Grevenbroich: Aufbau des großen Spielgerüsts in Langwaden verzögert sich
Auf dem Spielplatz wurden Geräte abgebaut - bald aber soll ein attraktives Spielgerät hinzu kommen, für das viele Bewohner gespendet haben FOTO: C. Sommerfeld
Grevenbroich. Die Langwadener müssen noch auf das neue große Spielgerüst mit Rutsche, Kletterelementen und mehr auf dem Spielplatz im Dorf warten, die Aufstellung der Neuanschaffung verzögert sich. Heiner Hoffmann, Präsident der Kirmesgesellschaft, hofft, "dass das Spielgerät nach unserer Kirmes im August errichtet wird", sagt er. Von Carsten Sommerfeld

Zwei Wippen, eine Doppelschaukel, ein Sandkasten - das ist zurzeit alles fürs Kinderspiel auf dem städtischen Spielplatz an der Langwadener Straße, zudem gibt's Lücken. "Der Spielturm mit Rutsche, eine Schaukel und ein Schaukelpferd wurden abgebaut. Mein vier Jahre alter Sohn klettert gern, aber auf dem Spielplatz gibt es nichts mehr zu klettern", klagt Sophie Richter. Früher war die 29 Jahr alte Mutter mit ihren beiden Kindern fast täglich auf dem Spielplatz gewesen, traf sich mit vielen anderen Familien. "Nun sind dort fast keine Kinder mehr auf dem Spielplatz", sagt Sophie Richter, die mit ihren Kindern nun zum Spielplatz in Wevelinghoven fährt. Dabei ist für die Langwadener Spielanlage Großes geplant. Die Anschaffung des Spielgerüsts ist eine Gemeinschaftsaktion im Dorf . Das Königspaar Johann und Ingrid Wissdorf war durch den Ort gezogen, 4500 Euro wurden gesammelt. "Die Bürgerstiftung Grevenbroich hat den Betrag verdoppelt", berichtet Heiner Hoffmann. Zudem sei ein Lieferant gefunden worden, der das Projekt gesponsert habe, "so dass wir mit deutlich weniger Geld auskommen." Beim Besuch der Jury für den Wettbewerb "Unser Dorf hat Zukunft" hatten Vertreter der Kirmesgesellschaft das Projekt bereits vorgestellt, der Aufbau solle in Kürze erfolgen. Sophie Richter fragt nun, einen Monat später, wie es weitergeht. "Schade, dass das Projekt, für das so viele gespendet haben, noch nicht verwirklicht ist."

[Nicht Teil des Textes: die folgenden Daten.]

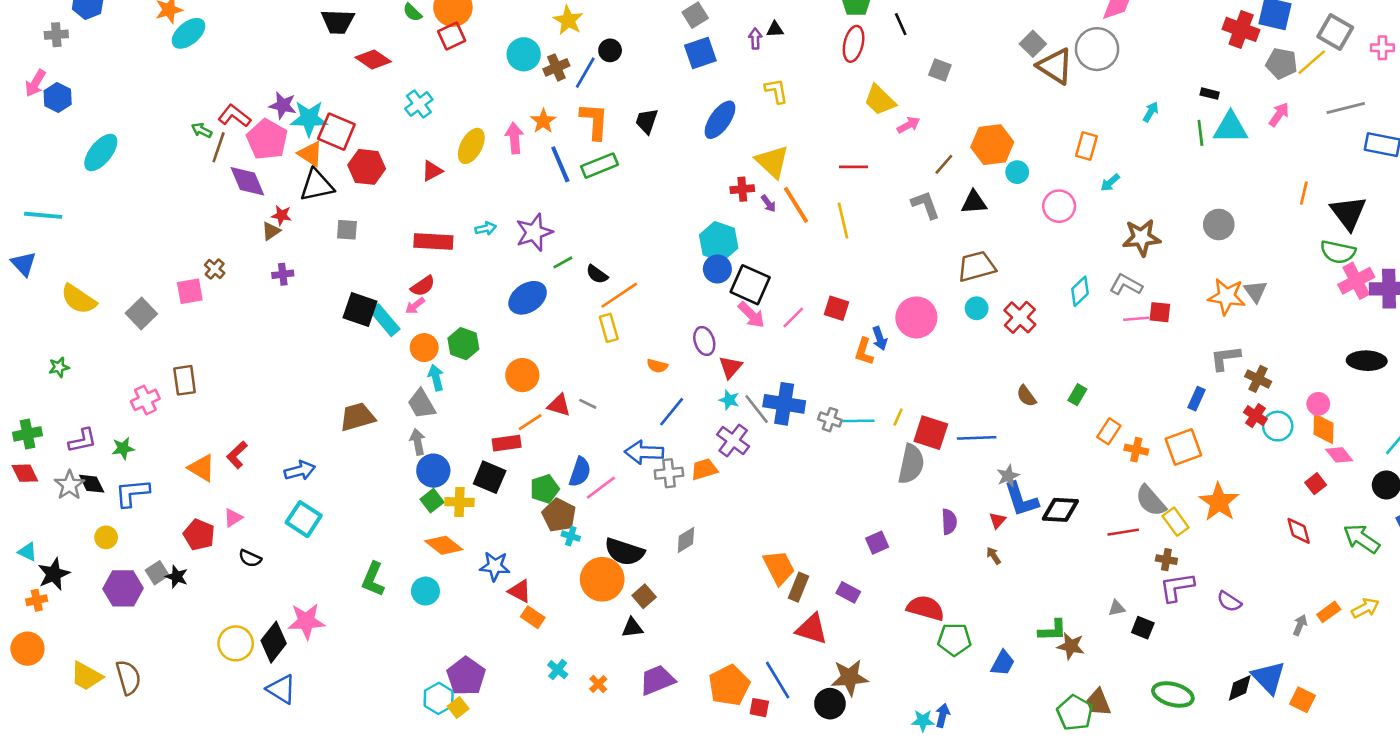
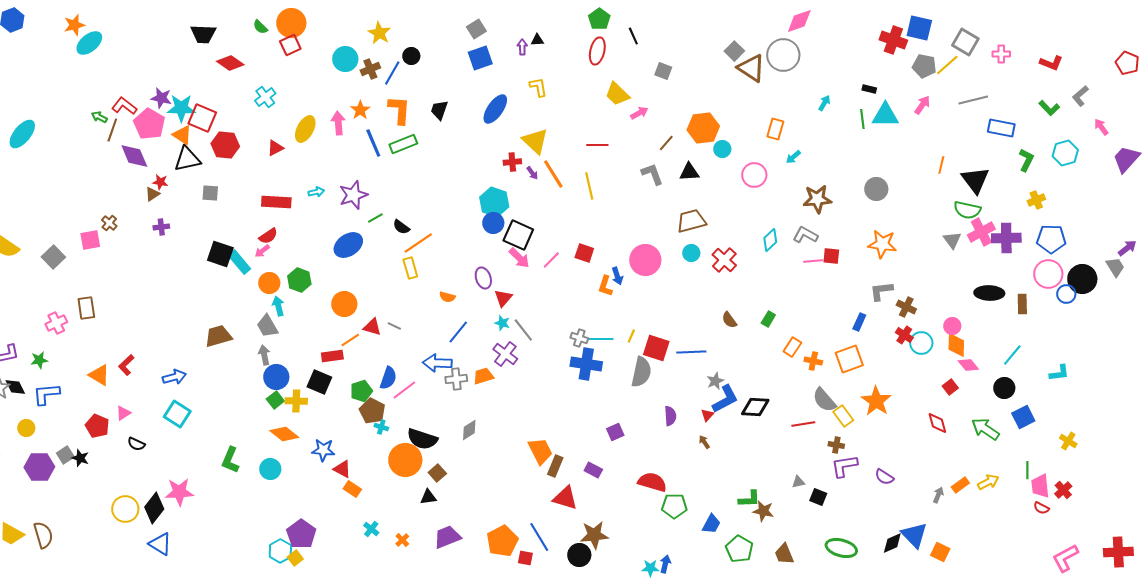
gray triangle: (1255, 291) -> (952, 240), moved
blue cross: (784, 404) -> (586, 364), moved
blue L-shape: (1021, 499) -> (725, 399), turned -100
green pentagon: (1075, 713) -> (739, 549), moved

Stadtsprecherin Ines Hammelstein spricht von "Lieferschwierigkeiten". Heiner Hoffmann weiß Genaueres. Der Lieferant habe Teile zugekauft, und ein Teil der Lieferung "war fehlerhaft", sagt er und fügt hinzu: "Dies wird nun ausgetauscht, die neue Lieferung ist auf dem Weg. Das ist Pech, aber das kann passieren." Hammelstein kündigt an, dass noch in den Ferienein neues Balancier-Gerät aufgestellt werden soll.